§ EXERCISE AIM
Using the listing below, copy exactly each line from the one that has "Wie zijn onze leden?" through the one that has "respektuje jeho historii a zároveň"; omit the pictures.

§ DATA UNDER STUDY
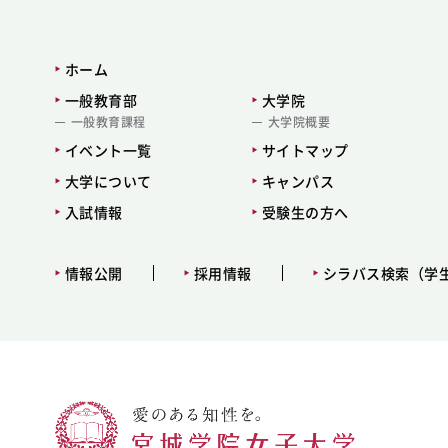
ホーム
一般教育部
大学院
一般教育課程
大学院概要
イベント一覧
サイトマップ
大学について
キャンパス
入試情報
受験生の方へ
情報公開
採用情報
シラバス検索（学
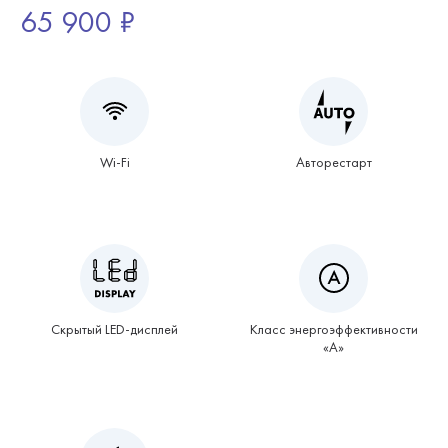
65 900 ₽
Wi-Fi
Авторестарт
Скрытый LED-дисплей
Класс энергоэффективности
«А»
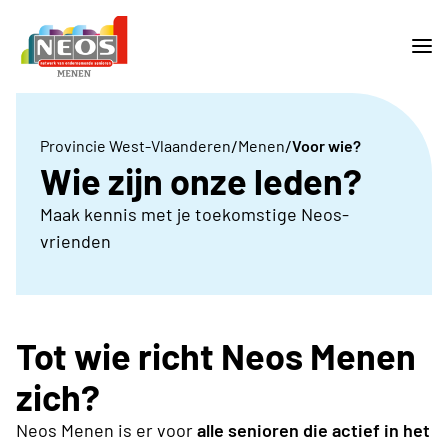
/
/
Provincie West-Vlaanderen
Menen
Voor wie?
Wie zijn onze leden?
Maak kennis met je toekomstige Neos-
vrienden
Tot wie richt Neos Menen
zich?
Neos Menen is er voor
alle senioren die actief in het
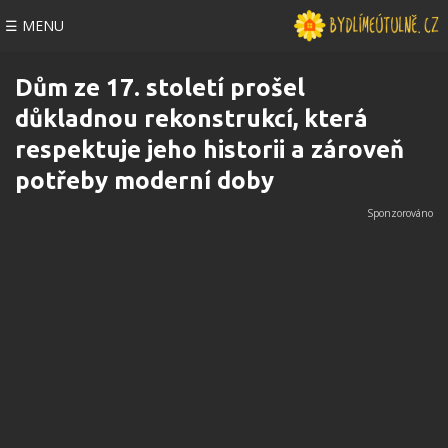
☰ MENU
Dům ze 17. století prošel
důkladnou rekonstrukcí, která
respektuje jeho historii a zároveň
potřeby moderní doby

§ SOLUTION FOR THIS EXERCISE
Wie zijn onze leden?
Maak kennis met je toekomstige Neos-
vrienden
Tot wie richt Neos Menen
zich?
Neos Menen is er voor
alle senioren die actief in het
☰ MENU
Dům ze 17. století prošel
důkladnou rekonstrukcí, která
respektuje jeho historii a zároveň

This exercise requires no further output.